• **Assignment**
Repeat verbatim what the listing holds, but not its pictures.

• **The data**
################

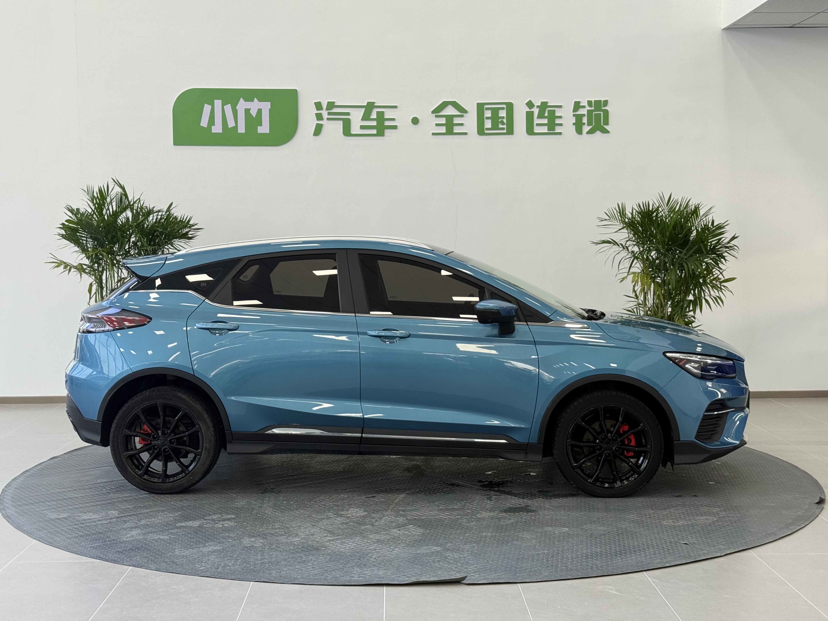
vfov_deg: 30.3
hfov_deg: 39.7
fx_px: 1148
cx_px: 414
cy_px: 310
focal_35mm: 48
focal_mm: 6.76
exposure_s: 1/121
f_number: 1.78
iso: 80
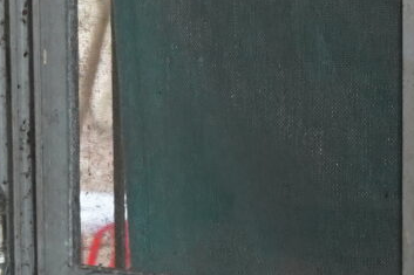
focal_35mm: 228
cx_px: -897
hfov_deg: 7.7
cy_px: 264
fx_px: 2620
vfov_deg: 6.0
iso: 1600
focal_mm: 31.4
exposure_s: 1/160
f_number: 6.3
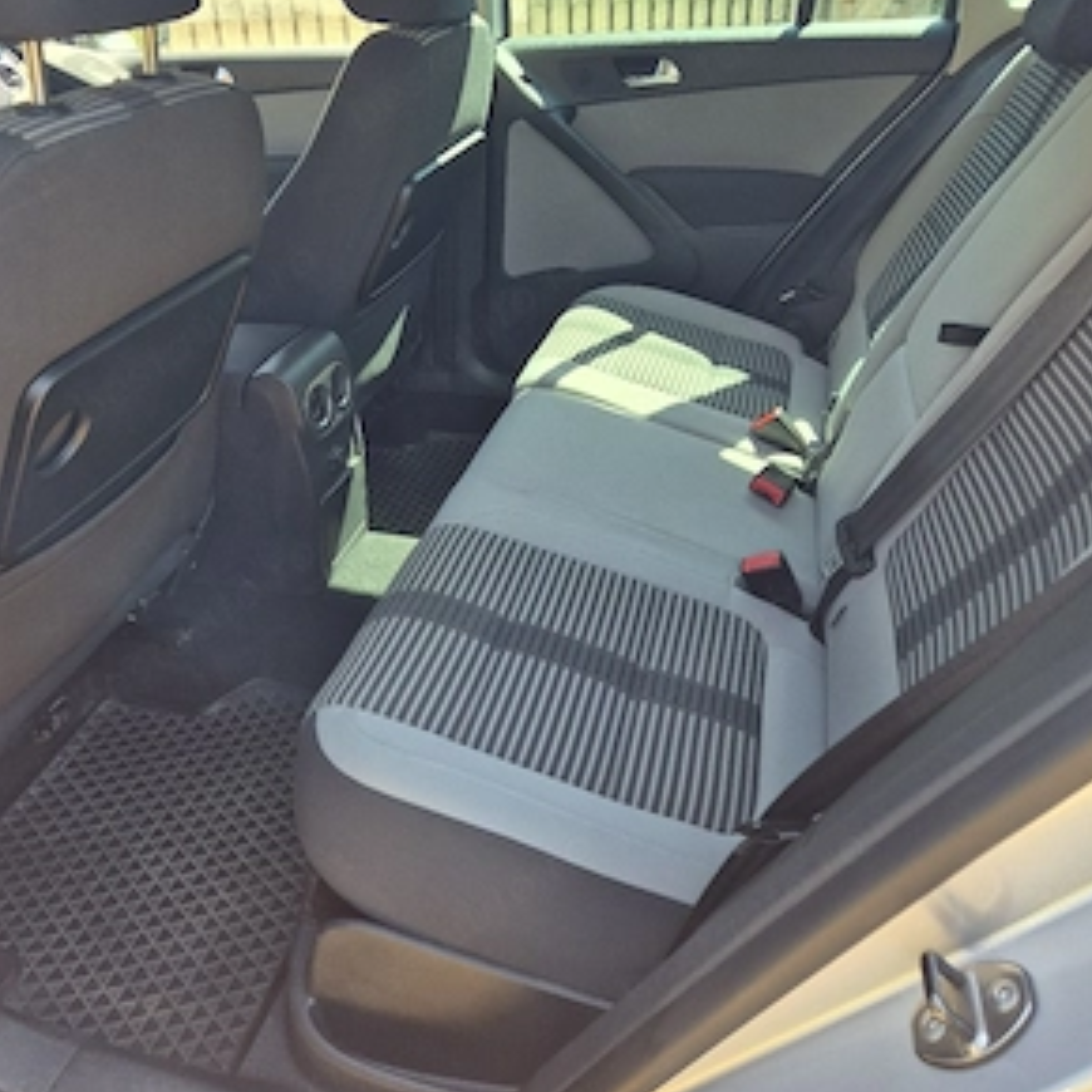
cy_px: 384
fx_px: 999
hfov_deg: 57.3
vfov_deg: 56.3
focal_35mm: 28
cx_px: 561
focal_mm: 5.4
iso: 40
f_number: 1.8
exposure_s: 1/182
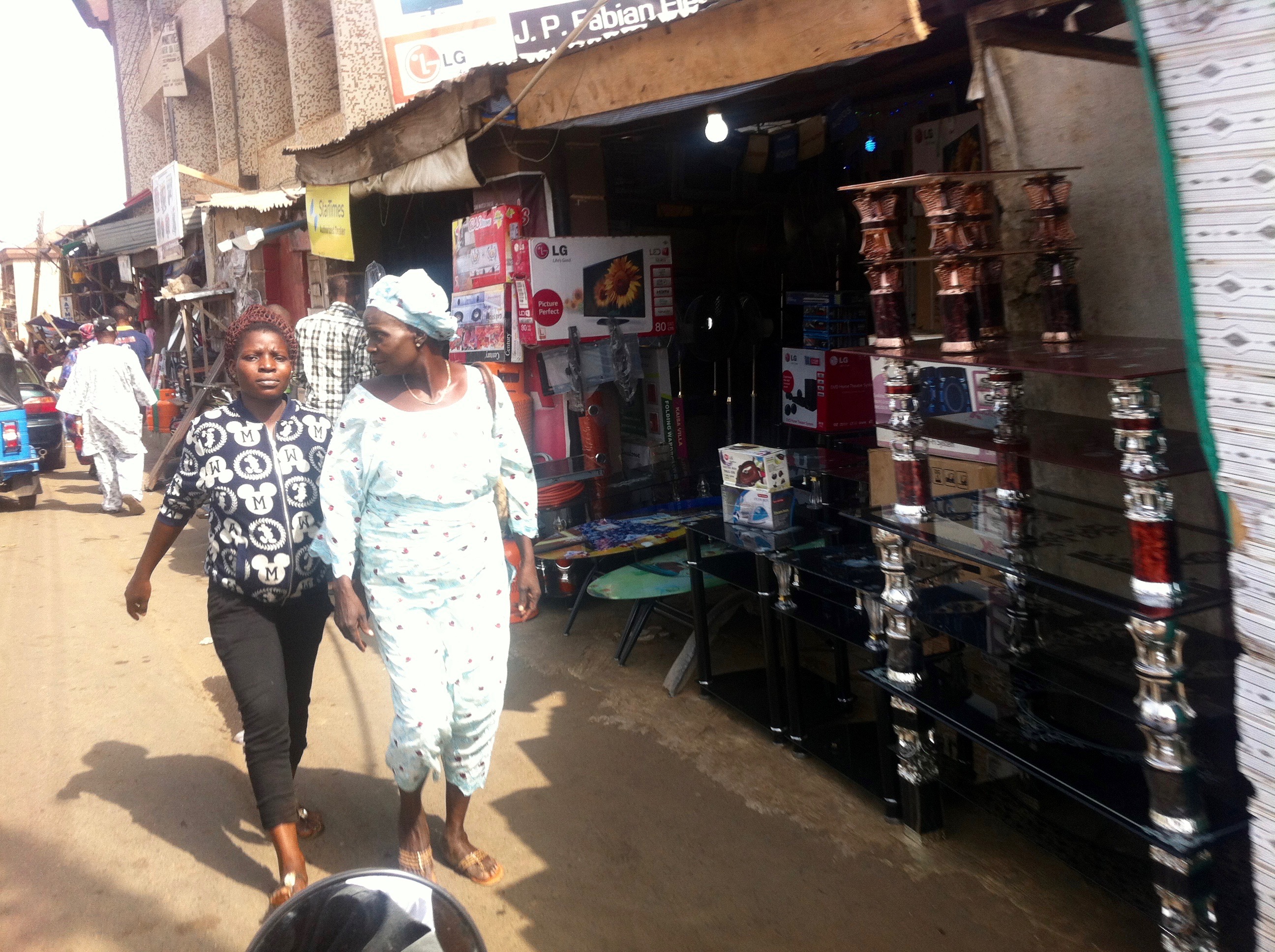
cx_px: 638
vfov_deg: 40.6
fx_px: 1287
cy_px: 476
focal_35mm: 35
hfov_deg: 52.7
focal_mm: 3.85
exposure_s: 1/351
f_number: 2.8
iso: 80
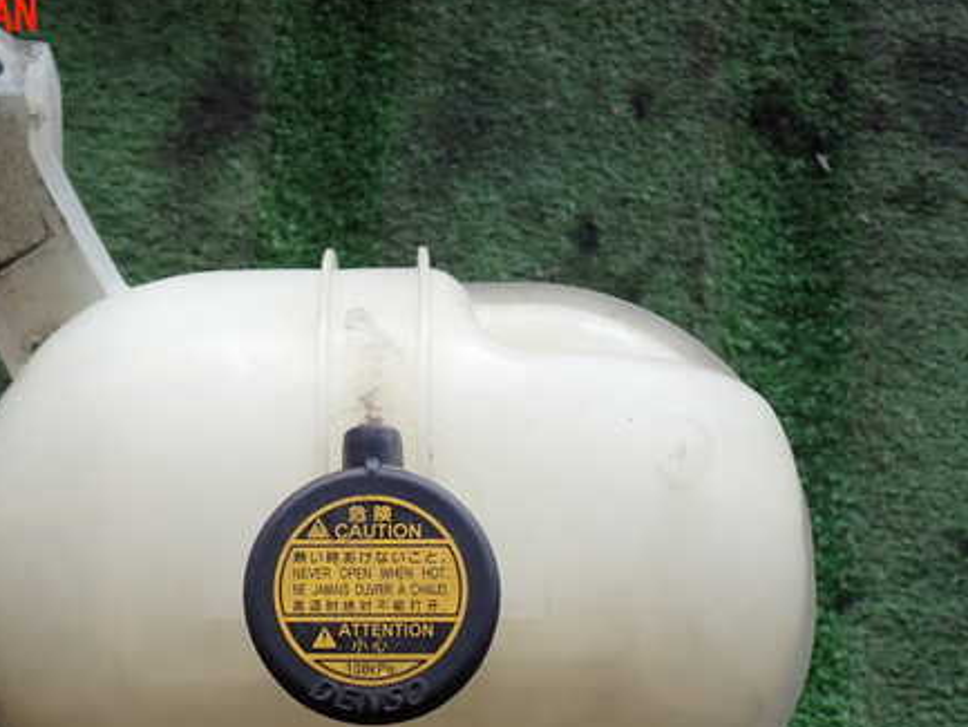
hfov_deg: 31.4
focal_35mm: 61
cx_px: 302
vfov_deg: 23.9
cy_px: 492
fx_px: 1706
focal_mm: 7.84
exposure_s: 1/80
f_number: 2.9
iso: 125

################

• **Output**
vfov_deg: 30.3
hfov_deg: 39.7
fx_px: 1148
cx_px: 414
cy_px: 310
focal_35mm: 48
focal_mm: 6.76
exposure_s: 1/121
f_number: 1.78
iso: 80
focal_35mm: 228
cx_px: -897
hfov_deg: 7.7
cy_px: 264
fx_px: 2620
vfov_deg: 6.0
iso: 1600
focal_mm: 31.4
exposure_s: 1/160
f_number: 6.3
cy_px: 384
fx_px: 999
hfov_deg: 57.3
vfov_deg: 56.3
focal_35mm: 28
cx_px: 561
focal_mm: 5.4
iso: 40
f_number: 1.8
exposure_s: 1/182
cx_px: 638
vfov_deg: 40.6
fx_px: 1287
cy_px: 476
focal_35mm: 35
hfov_deg: 52.7
focal_mm: 3.85
exposure_s: 1/351
f_number: 2.8
iso: 80
hfov_deg: 31.4
focal_35mm: 61
cx_px: 302
vfov_deg: 23.9
cy_px: 492
fx_px: 1706
focal_mm: 7.84
exposure_s: 1/80
f_number: 2.9
iso: 125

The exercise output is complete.